● **Goal of the exercise**:
Repeat the lines below word for word, from the first line through the line that contains "The second photo". Leave the pictures out of your answer.

---------- Record excerpts

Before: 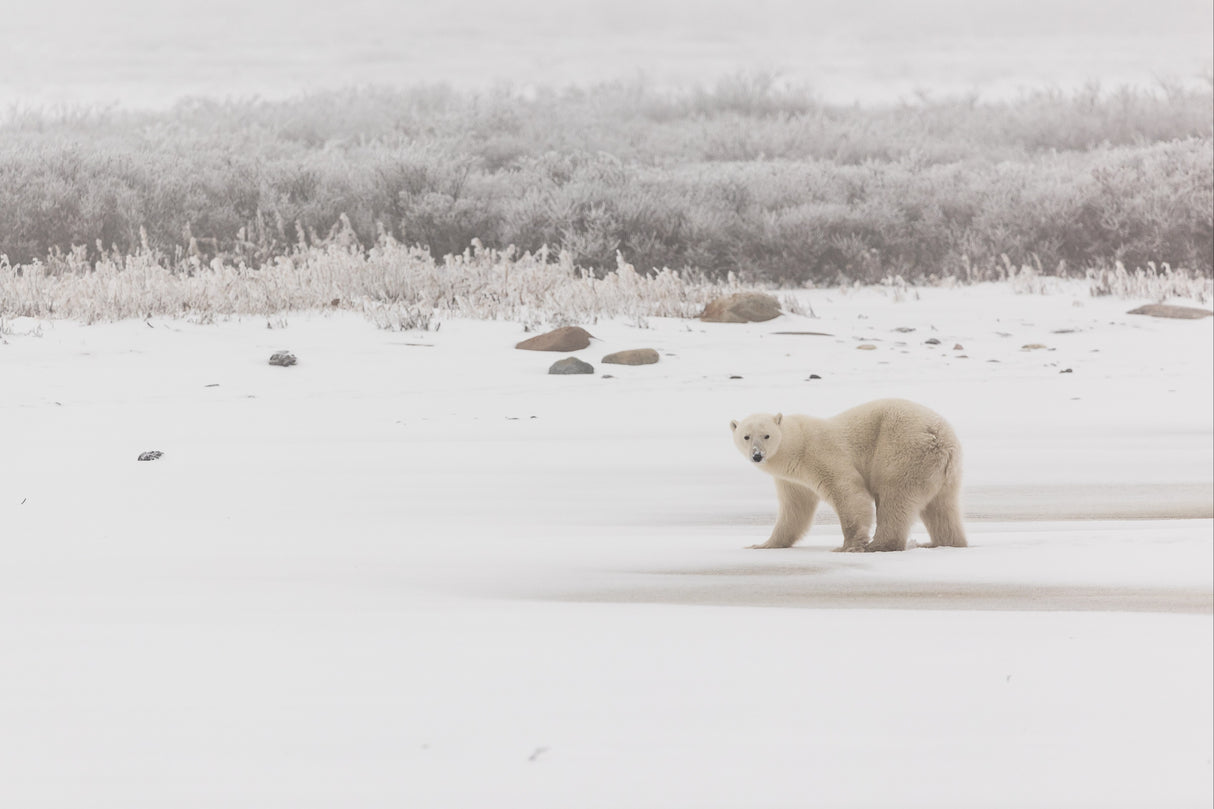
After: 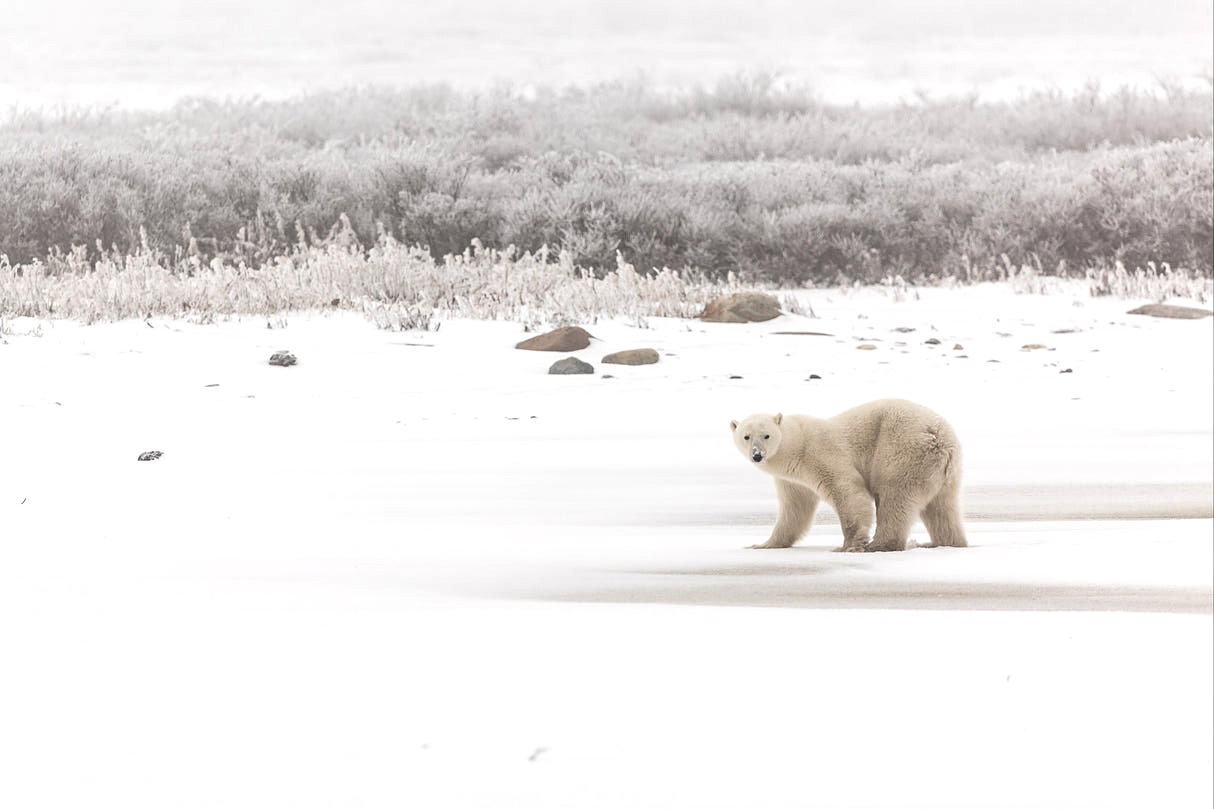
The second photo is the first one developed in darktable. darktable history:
tone equalizer: -8 EV -0.417 EV, -7 EV -0.389 EV, -6 EV -0.333 EV, -5 EV -0.222 EV, -3 EV 0.222 EV, -2 EV 0.333 EV, -1 EV 0.389 EV, +0 EV 0.417 EV, edges refinement/feathering 500, mask exposure compensation -1.57 EV, preserve details no
local contrast: on, module defaults
sharpen: amount 0.2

--------------------

● **Expected answer**:
Before: 
After: 
The second photo is the first one developed in darktable. darktable history:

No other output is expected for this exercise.